3.4. In secondo luogo il motivo sarebbe in ogni caso inammissibile perchè quel che rileva ai fini dell’attribuzione del diritto all’indennizzo non è la esatta corrispondenza nominale tra la specializzazione conseguita in Italia e quella comune a tutti od almeno due Paesi dell’unione; rileva invece l’equipollenza di contenuto sostanziale tra la specializzazione conseguita in Italia e quelle elencate negli artt. 5 e 7 della Direttiva 363/75.

Tuttavia lo stabilire se vi sia o non vi sia tale equipollenza è un apprezzamento di fatto riservato al giudice di merito, sicchè l’averla ritenuta sussistente od insussistente non è questione censurabile in sede di legittimità, come già ritenuto più volte da questa Corte (Sez. 6-3, Ordinanza n. 3833 del 14.2.2017; Sez. L, Sentenza n. 191 del 11.1.2016; Sez. L, Sentenza n. 20502 del 13.10.2015; Sez. 3, Sentenza n. 22892 del 10.11.2016; tali decisioni hanno ritenuto “nuova”, e perciò inammissibile, la questione della equipollenza tra specializzazioni, sollevata per la prima volta in sede di legittimità).

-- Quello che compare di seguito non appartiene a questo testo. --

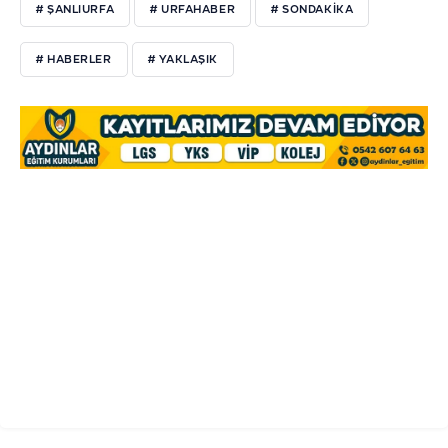
# ŞANLIURFA
# URFAHABER
# SONDAKIKA
# HABERLER
# YAKLAŞIK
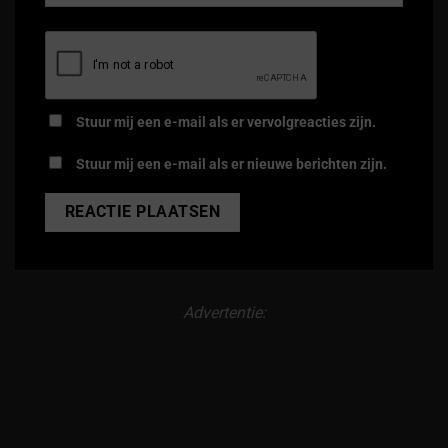
Stuur mij een e-mail als er vervolgreacties zijn.
Stuur mij een e-mail als er nieuwe berichten zijn.
Alternative:
Advertentie:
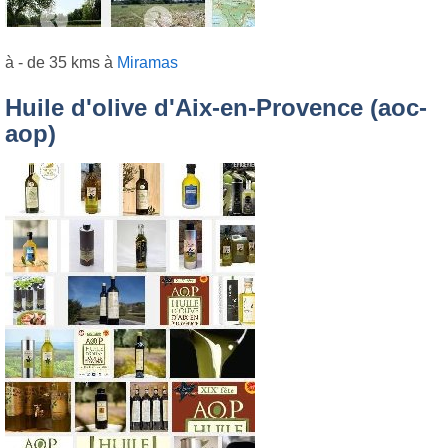
à - de 35 kms à
Miramas
Huile d'olive d'Aix-en-Provence (aoc-
aop)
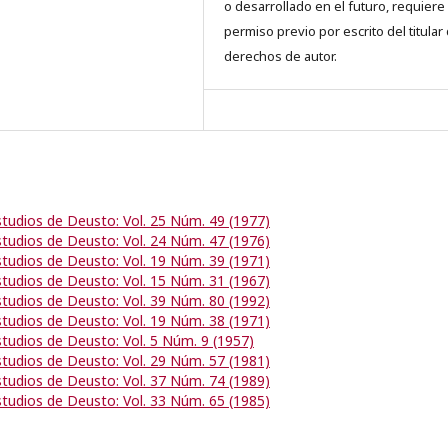
o desarrollado en el futuro, requiere 
permiso previo por escrito del titular
derechos de autor.
studios de Deusto: Vol. 25 Núm. 49 (1977)
studios de Deusto: Vol. 24 Núm. 47 (1976)
studios de Deusto: Vol. 19 Núm. 39 (1971)
studios de Deusto: Vol. 15 Núm. 31 (1967)
studios de Deusto: Vol. 39 Núm. 80 (1992)
studios de Deusto: Vol. 19 Núm. 38 (1971)
studios de Deusto: Vol. 5 Núm. 9 (1957)
studios de Deusto: Vol. 29 Núm. 57 (1981)
studios de Deusto: Vol. 37 Núm. 74 (1989)
studios de Deusto: Vol. 33 Núm. 65 (1985)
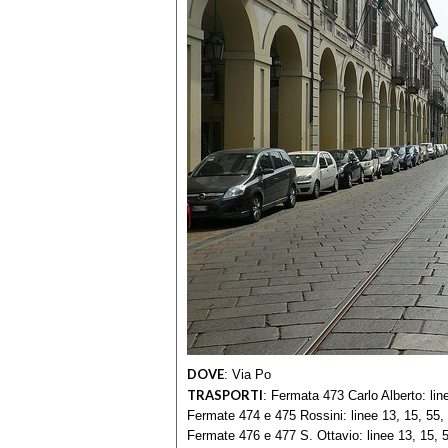
DOVE
:
Via Po
TRASPORTI
:
Fermata 473 Carlo Alberto: line
Fermate 474 e 475 Rossini: linee 13, 15, 55, 
Fermate 476 e 477 S. Ottavio: linee 13, 15, 5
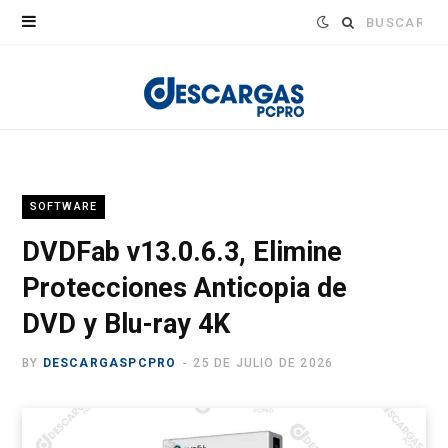
Buscar:
SOFTWARE
DVDFab v13.0.6.3, Elimine
Protecciones Anticopia de
DVD y Blu-ray 4K
BY
DESCARGASPCPRO
25 DE JULIO DE 2026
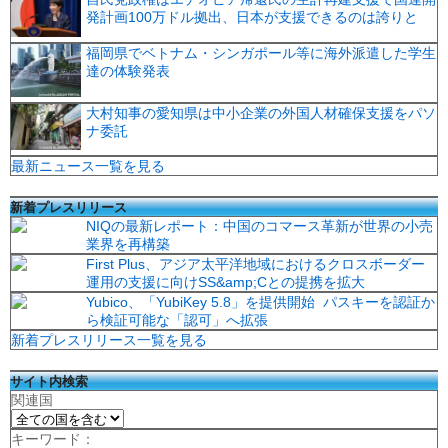
発計画100万ドル拠出、日本が支援できるのは誇りと
福岡県でベトナム・シンガポール等に海外派遣した学生
達の体験発表
大村知事の愛知県は中小企業の外国人材確保支援をパソ
ナ委託
最新ニュース一覧を見る
新着プレスリリース
NIQの最新レポート：中国のコマース革新が世界の小売
業界を再構築
First Plus、アジア太平洋地域におけるクロスボーダー
運用の支援に向けSS&amp;Cとの提携を拡大
Yubico、「YubiKey 5.8」を提供開始 パスキーを認証か
ら検証可能な「認可」へ拡張
新着プレスリリース一覧を見る
サイト内検索
関連国
キーワード：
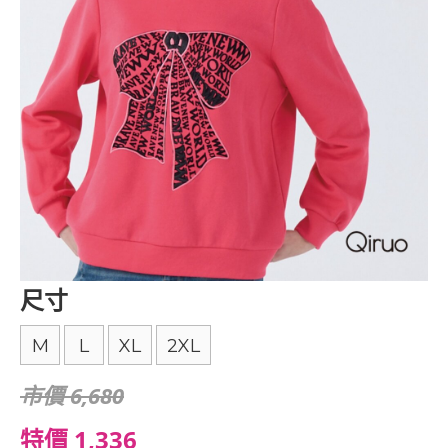
尺寸
M
L
XL
2XL
市價 6,680
特價 1,336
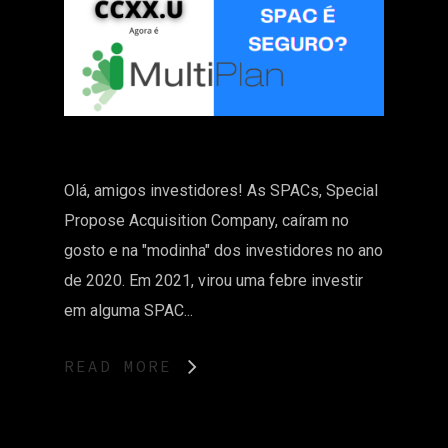
Olá, amigos investidores! As SPACs, Special
Propose Acquisition Company, caíram no
gosto e na "modinha" dos investidores no ano
de 2020. Em 2021, virou uma febre investir
em alguma SPAC...
READ MORE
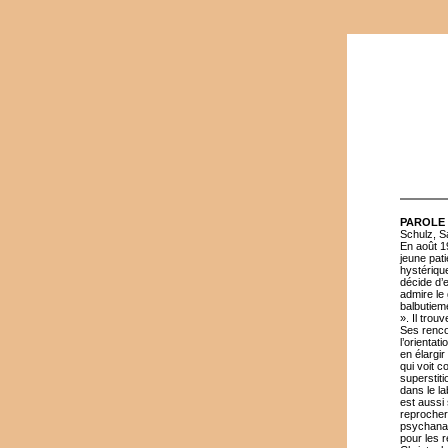
PAROLE
Schulz, S
En août 19
jeune pat
hystérique
décide d’
admire le 
balbutiem
». Il tro
Ses renco
l’orientat
en élargir
qui voit 
superstiti
dans le la
est aussi 
reprocher
psychanaly
pour les 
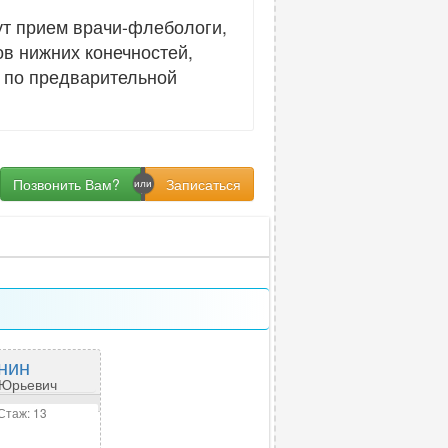
ут прием врачи-флебологи,
ов нижних конечностей,
 по предварительной
Позвонить Вам?
книн
 Юрьевич
Стаж: 13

Da ultimo, le stesse Sezioni Unite di questa Corte, affrontando il problema, hanno stabilito che l’eccezione concernente la non conformità ai requisiti previsti dalla normativa comunitaria dei corsi frequentati dai medici specializzati in Italia deve essere “tempestivamente svolta in sede di merito, e presuppone anche accertamenti di fatto non consentiti in questo giudizio di legittimità”: così Sez. U, Sentenza n. 19107 del 18.7.2018).

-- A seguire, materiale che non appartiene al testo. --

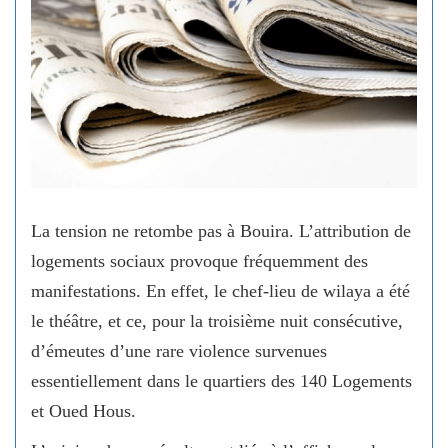
La tension ne retombe pas à Bouira. L’attribution de
logements sociaux provoque fréquemment des
manifestations. En effet, le chef-lieu de wilaya a été
le théâtre, et ce, pour la troisième nuit consécutive,
d’émeutes d’une rare violence survenues
essentiellement dans le quartiers des 140 Logements
et Oued Hous.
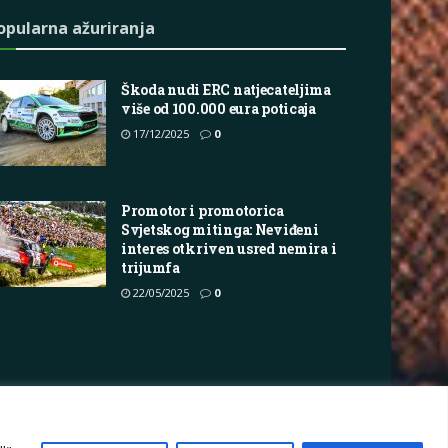
opularna ažuriranja
Škoda nudi ERC natjecateljima
više od 100.000 eura poticaja
17/12/2025
0
Promotor i promotorica
Svjetskog mitinga: Neviđeni
interes otkriven usred nemira i
trijumfa
22/05/2025
0
vacy Policy
Terms
Marketing i oglašavanje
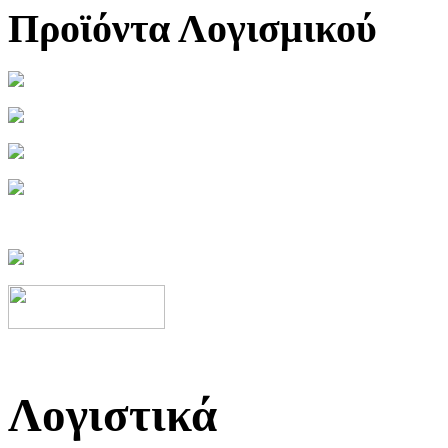
Προϊόντα Λογισμικού
Λογιστικά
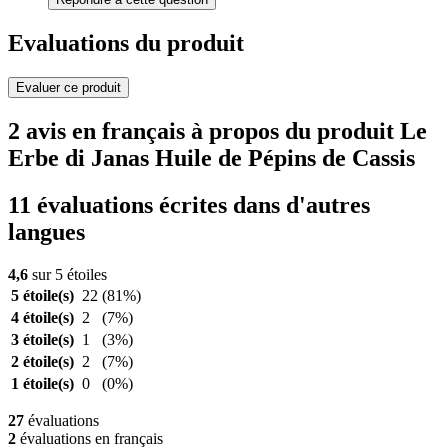
Evaluations du produit
Evaluer ce produit
2 avis en français à propos du produit Le
Erbe di Janas Huile de Pépins de Cassis
11 évaluations écrites dans d'autres
langues
4,6
sur 5 étoiles
5 étoile(s)
22
(81%)
4 étoile(s)
2
(7%)
3 étoile(s)
1
(3%)
2 étoile(s)
2
(7%)
1 étoile(s)
0
(0%)
27
évaluations
2
évaluations en français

Alla luce di tali precedenti, e per le ragioni in essi già indicate, non può condividersi quanto sostenuto dalla difesa erariale nei propri scritti, ovvero che la questione della non corrispondenza tra la specializzazione conseguita in Italia e quelle previste dalla direttiva sarebbe rilevabile anche d’ufficio “in ogni stato e grado”.

3. Le spese.

3.1. Nei rapporti tra la Presidenza del consiglio dei Ministri da un lato, e C.A., Co.Gi., D.P.M.A., D.R.R., L.N. e T.P. dall’altro, le spese del giudizio di appello e del presente giudizio di legittimità possono essere compensate interamente tra le parti, in considerazione della oggettiva controvertibilità della materia, che ha richiesto l’intervento sia delle Sezioni Unite di questa Corte, sia della Corte di giustizia dell’Unione Europea.

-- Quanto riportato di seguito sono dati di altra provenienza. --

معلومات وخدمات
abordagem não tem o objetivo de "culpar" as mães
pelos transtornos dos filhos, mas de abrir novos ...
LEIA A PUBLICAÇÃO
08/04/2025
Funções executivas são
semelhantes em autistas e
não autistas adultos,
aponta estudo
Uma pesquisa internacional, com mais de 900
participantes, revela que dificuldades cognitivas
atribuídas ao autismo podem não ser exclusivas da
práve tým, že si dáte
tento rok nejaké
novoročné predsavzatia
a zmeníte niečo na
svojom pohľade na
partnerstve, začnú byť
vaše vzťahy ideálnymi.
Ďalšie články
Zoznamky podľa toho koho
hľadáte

3.2. Nei rapporti tra la Presidenza del consiglio dei Ministri da un lato, e An.Ma., B.M., D.L.F.P., Di.Pa.Ro.Ma., Pi.Mi., R.I. ed Sp.An. dall’altro, le spese del presente giudizio di legittimità saranno liquidate dal giudice di rinvio.

3.3. Nei rapporti tra la Presidenza del consiglio dei ministri da un lato, e A.C.D., + ALTRI OMESSI dall’altro, le spese seguono la soccombenza e si liquidano come in dispositivo. Le spese nel rapportofra i Ministeri e i resistenti si compensano.

PQM

la Corte di Cassazione:

(-) dichiara inammissibile il ricorso dei Ministeri. Compensa le spese nel relativo rapporto.

(-) accoglie il primo motivo di ricorso, e per l’effetto:

(-) con riferimento alla posizione dei soli C.A.; Co.Gi.; D.P.M.A.; D.R.R.; L.N. e T.P., cassa la sentenza impugnata e, decidendo, nel merito, rigetta la domanda proposta dai ricorrenti appena indicati;

(-) con riferimento alla posizione dei soli An.Ma., B.M., D.L.F.P., Di.Pa.Ro.Ma., Pi.Mi., R.I. ed Sp.An., cassa la sentenza impugnata e rinvia la causa alla Corte d’appello di Palermo, in diversa composizione, cui demanda di provvedere anche sulle spese del giudizio di legittimità;

(-) compensa interamente le spese di appello e del giudizio di legittimità tra la Presidenza del Consiglio dei Ministri da un lato, e C.A.; Co.Gi.; D.P.M.A.; D.R.R.; L.N. e T.P., dall’altro;

(-) dichiara inammissibile il secondo motivo di ricorso;

(-) condanna la Presidenza del Consiglio dei Ministri alla rifusione in favore di A.C.D., + ALTRI OMESSI, in solido, delle spese del presente giudizio di legittimità, che si liquidano nella somma di Euro 18.000, di cui Euro 200 per spese vive, oltre I.V.A., cassa forense e spese forfettarie D.M. 10 marzo 2014, n. 55, ex art. 2, comma 2.

Così deciso in Roma, nella Camera di consiglio della Sezione Terza Civile della Corte di Cassazione, il 20 luglio 2018.